Some people are more outgoing..you were probably BORING to her(if she were to post her point of view..I mean really who wants to talk about politics..thats not a fun subject and it gets too serious and is for older folks..)
She is probably a really FUN person..and you are just quiet and more reserved for whatever reason
but you are who you are...and you shouldn't change that, so try and find you a quiet chick...and you wont find her having a blast in the club..she'll more than likely be the wallflower that you wont approach cause SHE SEEMS BORING
True
I've had wierd/bad dates where the woman didn't know how to dress or misrepresented herself, but it goes beyond PG vs MoCo. I don't really see a difference. Just because chicks in MoCo tend to enunciate a little more, it doesn't make them of higher quality.
Good post though.
Great post
Did she really say tight music? LOL I feel your pain. I will never understand why people equate acting sensibly with being bougie.
P.O.W.
I do agree with anonymous..I have been around fun "bougie" people..and reserved "ghetto" people (one of my closest friends are one)
bougie does always not = boring
ghetto does always not = loud and obnoxious
just FYI
Geez..
It's a wonder people even bother to date at all anymore.
I don't see anything wrong with the girl besides her being late.
I agree w/True2Me...Two people who just weren't compatible. Nothing more or less. No need to put extras on it or blame the girl.
I feel you on the moment when you realize that you have to pay for a horrible date. Waste of time/money, but I mean...its part of the game.
I don't think you're being fair on the girl because this is just her personality. What was she wearing and acting like when you met her? What even attracted you to her in the first place? Why did you ask her out on a date? I cant believe that everything you saw when you initially met her went out the window. Or stop meeting girls on the internet.
i agree with everything true2me said.
i don't think the date was that bad besides the fact she kept calling you bougie and she showed up a hour late.
not everyone has to be interested in politics (i know i'm not). i'm more interested in social issues and not what the GOPs problem is with sotomayor.
i'm lightweight offended by the pg comment. i'm from pg and so are a lot of my friends (who have class and dignity). i also know some hood chicks that live in moco (silver spring mainly).
i guess not everyone sees dates the same way though. so i guess keep truckin.
I'll have to side on Dr. J with this one (got your back).
It was a first date. You are still trying to get to know someone and you try to do something that you are comfortable with and maybe they will enjoy too.
I've heard too many times that women have said that they want a man to step up and plan a date, but when we do we hear "I'on like that" or "I want to do something else".

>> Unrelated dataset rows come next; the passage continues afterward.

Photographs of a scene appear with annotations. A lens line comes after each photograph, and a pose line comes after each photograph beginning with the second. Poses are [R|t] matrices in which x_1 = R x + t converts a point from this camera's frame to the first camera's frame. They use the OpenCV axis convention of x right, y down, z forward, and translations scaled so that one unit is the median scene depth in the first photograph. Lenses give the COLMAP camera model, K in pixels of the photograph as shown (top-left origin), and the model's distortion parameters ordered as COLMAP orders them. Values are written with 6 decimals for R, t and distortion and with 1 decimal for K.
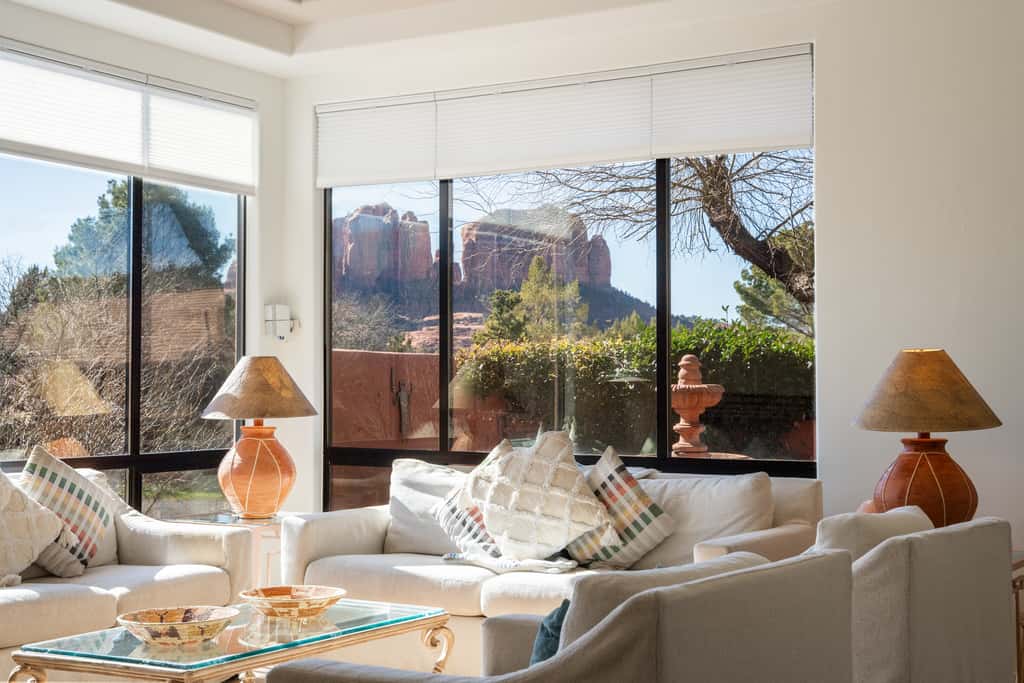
lens RADIAL K [[1506.6, 0, 512.0], [0, 1506.6, 341.5], [0, 0, 1]] dist [0.119883, 0.018017]
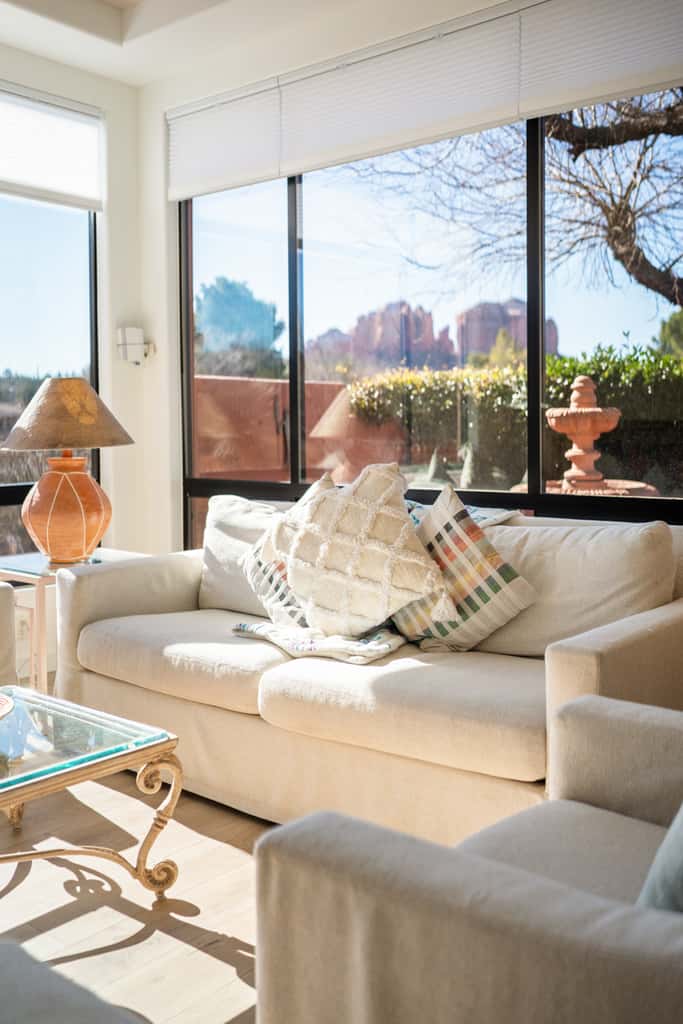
lens RADIAL K [[997.0, 0, 342.8], [0, 997.0, 463.2], [0, 0, 1]] dist [-0.017821, -0.001198]
pose [[0.988711, -0.005405, -0.149737, 0.084077], [0.015826, 0.997526, 0.068494, 0.023955], [0.148996, -0.070091, 0.986351, 0.493298]]
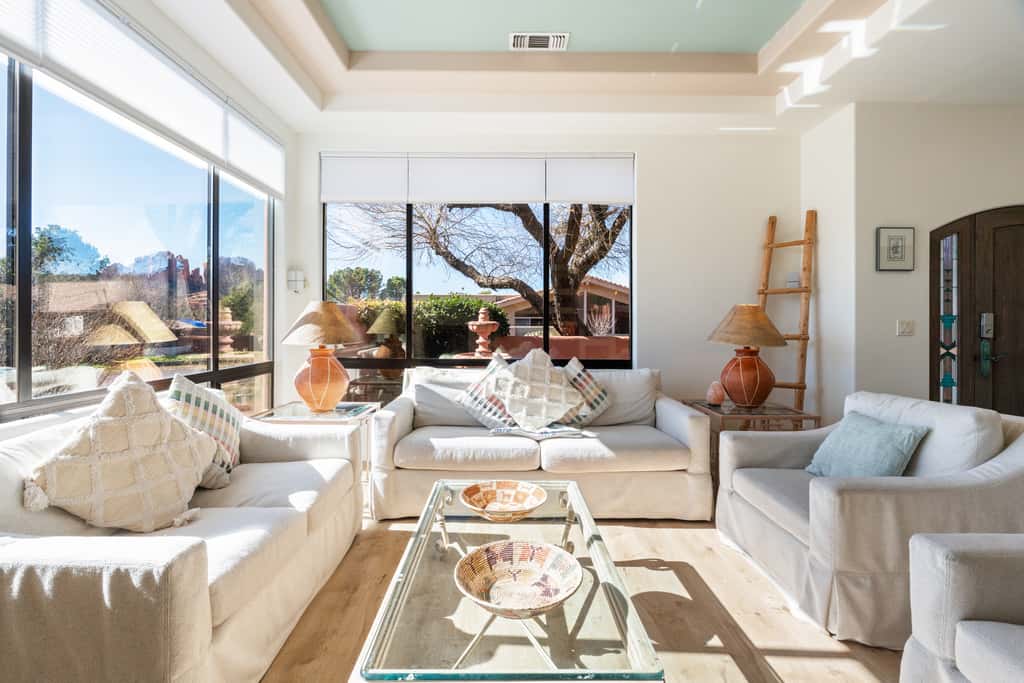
lens RADIAL K [[459.8, 0, 501.9], [0, 459.8, 325.3], [0, 0, 1]] dist [-0.001909, -0.000145]
pose [[0.852079, -0.000579, 0.523413, -0.275709], [-0.018992, 0.999307, 0.032022, 0.016740], [-0.523069, -0.037226, 0.851477, 0.571440]]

So, we let you plan it and we pretty much just go along and sometimes finance it.
Don't take the story too seriously. All the man is doing is sharing his story of what happens when you try to take a person out of their normal element and place them in another.
The key thing about this post that people are missing is... I'm the same person who will be in my house on Friday, with a 40 and some popeyes, wife beater on, listening to Plies and Jeezy for 5 hours before going out.
I just know how to act when i'm in certain environments.
You meet a chick wearing a body suit and you take her to a sushi spot? You fail. This is classic case of you knew what you were getting into in the first place and want to be mad at her for being who you knew she would be.